The State Emergency Operations Center in Johnston hosted representatives from every sector that might be involved in the response to an outbreak of African swine fever: state and federal agriculture department veterinarians and emergency planners, pork industry leaders, law enforcement officers, farmers from other agriculture sectors, state lawmakers, staff from all of Iowa’s members of Congress and media. The simulation, which was coordinated by the U.S. Department of Agriculture, also included 13 other top pork-producing states.
Each of the four days focused on a particular aspect of an outbreak, from initial confirmation of the virus’ presence to potentially issuing a stop-movement order that would ban transport of pigs, feed, manure and carcasses, to the complications related to euthanizing infected animals and disposing of them. Iowa Secretary of Agriculture Mike Naig and Iowa’s state veterinarian, Jeff Kaisand, were both involved in the 2015 outbreak of highly pathogenic avian influenza, which raised some similar challenges. One lesson Naig says state officials learned then is that emergency plans need to be kept current.
“Plans are good. They sit on shelves and collect dust. That’s not good,” he told reporters part way through the simulation. “Plans that are exercised, planning is better.” Iowa Secretary of Agriculture Mike Naig updates participants on the latest news from USDA regarding a hypothetical disease outbreak during a preparedness exercise.Naig says the simulation poked some holes in existing plans.

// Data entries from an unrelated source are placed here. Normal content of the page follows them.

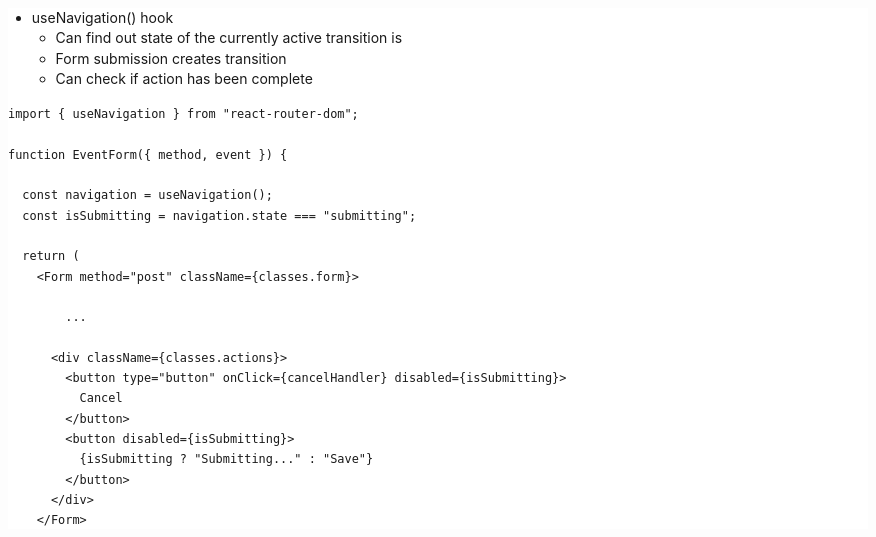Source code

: - useNavigation() hook
	- Can find out state of the currently active transition is
	- Form submission creates transition
	- Can check if action has been complete

```JSX
import { useNavigation } from "react-router-dom";

function EventForm({ method, event }) {

  const navigation = useNavigation();
  const isSubmitting = navigation.state === "submitting";

  return (
    <Form method="post" className={classes.form}>
    
		...

      <div className={classes.actions}>
        <button type="button" onClick={cancelHandler} disabled={isSubmitting}>
          Cancel
        </button>
        <button disabled={isSubmitting}>
          {isSubmitting ? "Submitting..." : "Save"}
        </button>
      </div>
    </Form>
```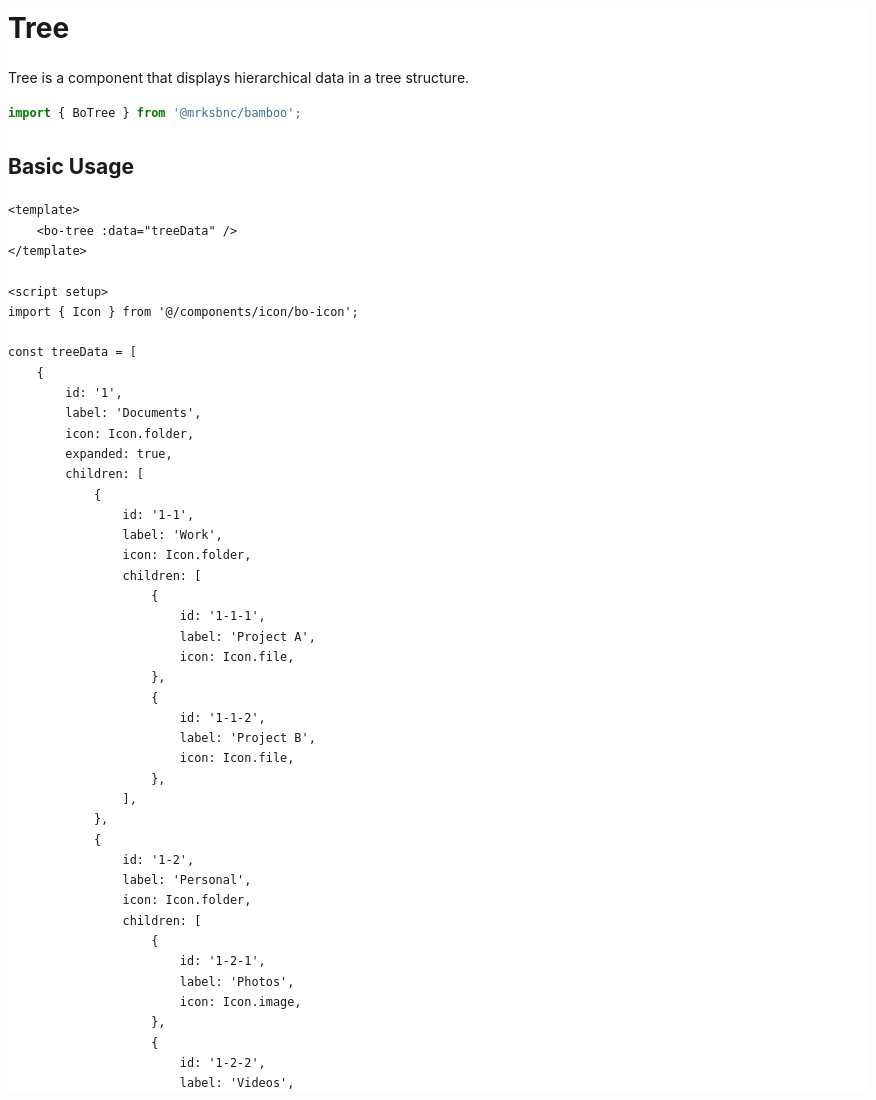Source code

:<script setup>
import BoTree from '@/components/tree/bo-tree.vue';
import { BoSize } from '@/shared/bo-size';
import { BoTreeVariant } from '@/components/tree/bo-tree';
import { Icon } from '@/components/icon/bo-icon';
</script>

# Tree

Tree is a component that displays hierarchical data in a tree structure.

```js
import { BoTree } from '@mrksbnc/bamboo';
```

## Basic Usage

<bo-tree :data="treeData" />

```vue
<template>
	<bo-tree :data="treeData" />
</template>

<script setup>
import { Icon } from '@/components/icon/bo-icon';

const treeData = [
	{
		id: '1',
		label: 'Documents',
		icon: Icon.folder,
		expanded: true,
		children: [
			{
				id: '1-1',
				label: 'Work',
				icon: Icon.folder,
				children: [
					{
						id: '1-1-1',
						label: 'Project A',
						icon: Icon.file,
					},
					{
						id: '1-1-2',
						label: 'Project B',
						icon: Icon.file,
					},
				],
			},
			{
				id: '1-2',
				label: 'Personal',
				icon: Icon.folder,
				children: [
					{
						id: '1-2-1',
						label: 'Photos',
						icon: Icon.image,
					},
					{
						id: '1-2-2',
						label: 'Videos',
```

“We are absolutely finding things that need to be addressed, both here in our planning but also at the national level as well,” he said, “and that’s exactly what this is supposed to do.” Barbara Porter-Spalding, a veterinarian with the USDA’s national preparedness and incident coordination team, which led the exercise from the Washington, D.C. area, says a really important aspect of the simulation was to bring in as many pork producers and people from within the industry as they could. The four-day event is the culmination of nearly a year of smaller emergency preparedness exercises and she says the value of the real-time simulation is that people feel the urgency. Big challenges like disposing of full barns of sick hogs are hard to consider in the abstract.

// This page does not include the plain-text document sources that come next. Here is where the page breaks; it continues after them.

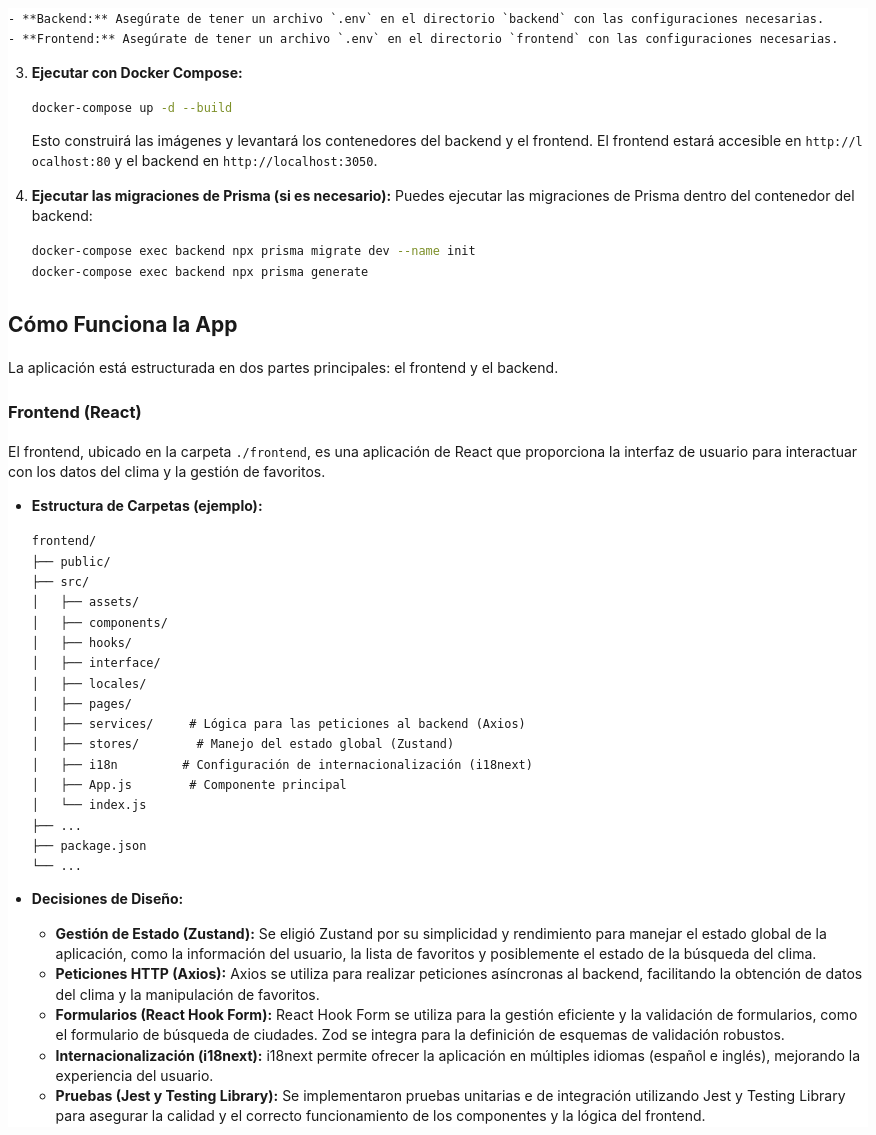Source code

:     - **Backend:** Asegúrate de tener un archivo `.env` en el directorio `backend` con las configuraciones necesarias.
    - **Frontend:** Asegúrate de tener un archivo `.env` en el directorio `frontend` con las configuraciones necesarias.

3.  **Ejecutar con Docker Compose:**

    ```bash
    docker-compose up -d --build
    ```

    Esto construirá las imágenes y levantará los contenedores del backend y el frontend. El frontend estará accesible en `http://localhost:80` y el backend en `http://localhost:3050`.

4.  **Ejecutar las migraciones de Prisma (si es necesario):**
    Puedes ejecutar las migraciones de Prisma dentro del contenedor del backend:
    ```bash
    docker-compose exec backend npx prisma migrate dev --name init
    docker-compose exec backend npx prisma generate
    ```

## Cómo Funciona la App

La aplicación está estructurada en dos partes principales: el frontend y el backend.

### Frontend (React)

El frontend, ubicado en la carpeta `./frontend`, es una aplicación de React que proporciona la interfaz de usuario para interactuar con los datos del clima y la gestión de favoritos.

- **Estructura de Carpetas (ejemplo):**

  ```
  frontend/
  ├── public/
  ├── src/
  │   ├── assets/
  │   ├── components/
  │   ├── hooks/
  │   ├── interface/
  │   ├── locales/
  │   ├── pages/
  │   ├── services/     # Lógica para las peticiones al backend (Axios)
  │   ├── stores/        # Manejo del estado global (Zustand)
  │   ├── i18n         # Configuración de internacionalización (i18next)
  │   ├── App.js        # Componente principal
  │   └── index.js
  ├── ...
  ├── package.json
  └── ...
  ```

- **Decisiones de Diseño:**

  - **Gestión de Estado (Zustand):** Se eligió Zustand por su simplicidad y rendimiento para manejar el estado global de la aplicación, como la información del usuario, la lista de favoritos y posiblemente el estado de la búsqueda del clima.
  - **Peticiones HTTP (Axios):** Axios se utiliza para realizar peticiones asíncronas al backend, facilitando la obtención de datos del clima y la manipulación de favoritos.
  - **Formularios (React Hook Form):** React Hook Form se utiliza para la gestión eficiente y la validación de formularios, como el formulario de búsqueda de ciudades. Zod se integra para la definición de esquemas de validación robustos.
  - **Internacionalización (i18next):** i18next permite ofrecer la aplicación en múltiples idiomas (español e inglés), mejorando la experiencia del usuario.
  - **Pruebas (Jest y Testing Library):** Se implementaron pruebas unitarias e de integración utilizando Jest y Testing Library para asegurar la calidad y el correcto funcionamiento de los componentes y la lógica del frontend.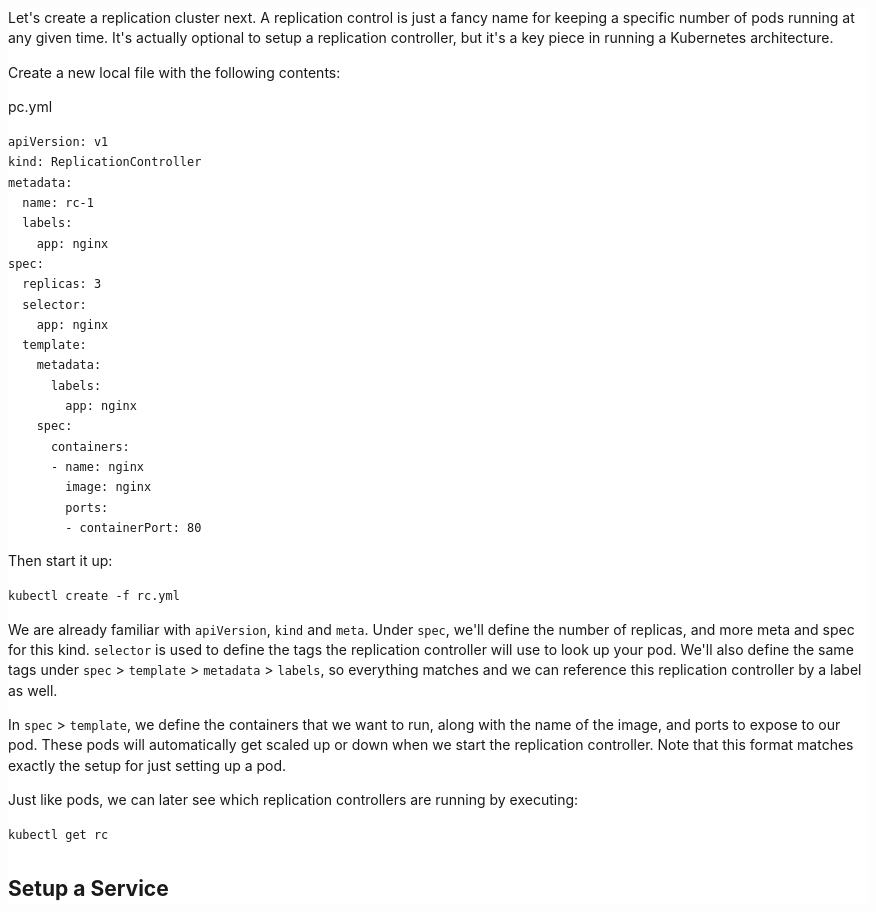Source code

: Let's create a replication cluster next. A replication control is just a fancy name for keeping a specific number of pods running at any given time. It's actually optional to setup a replication controller, but it's a key piece in running a Kubernetes architecture.

Create a new local file with the following contents:

<div class="gatsby-code-title">pc.yml</div>

```yaml{numberLines: true}
apiVersion: v1
kind: ReplicationController
metadata:
  name: rc-1
  labels:
    app: nginx
spec:
  replicas: 3
  selector:
    app: nginx
  template:
    metadata:
      labels:
        app: nginx
    spec:
      containers:
      - name: nginx
        image: nginx
        ports:
        - containerPort: 80
```

Then start it up:

```meta
kubectl create -f rc.yml
```

We are already familiar with `apiVersion`, `kind` and `meta`. Under `spec`, we'll define the number of replicas, and more meta and spec for this kind. `selector` is used to define the tags the replication controller will use to look up your pod. We'll also define the same tags under `spec` > `template` > `metadata` > `labels`, so everything matches and we can reference this replication controller by a label as well.

In `spec` > `template`, we define the containers that we want to run, along with the name of the image, and ports to expose to our pod. These pods will automatically get scaled up or down when we start the replication controller. Note that this format matches exactly the setup for just setting up a pod.

Just like pods, we can later see which replication controllers are running by executing:

```meta
kubectl get rc
```

## Setup a Service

“Until you sit around the table and really start to talk about it, people don’t really wrap their minds around it,” she said, “but once they start to talk about it and really sit down and think, then they’ve been able to come up with some possible solutions.” Kaisand said every effort would be made to keep infected carcasses in place, which could mean needing to dispose of many on-site, a challenge that was hard enough with chickens back in 2015. But beyond that, he was reluctant to give any specifics about how carcasses would be buried, composted or otherwise disposed of.
Naig says the most important step is to make every effort to prevent African swine fever from entering North America. If the virus arrives, it could still be kept out of the swine herd through strict adherence to biosecurity measures.
But, he says, if a case is confirmed, a fast and aggressive response would be necessary to contain it.
African swine fever poses no threat to humans but could be economically devastating for Iowa’s pork sector. Iowa has more hogs than any other state and the Iowa Department of Agriculture estimates in the first year of an outbreak the state could see revenue losses of more than $16 million. Export markets would immediately be closed to U.S. pork, flooding the domestic market and dragging down prices for farmers.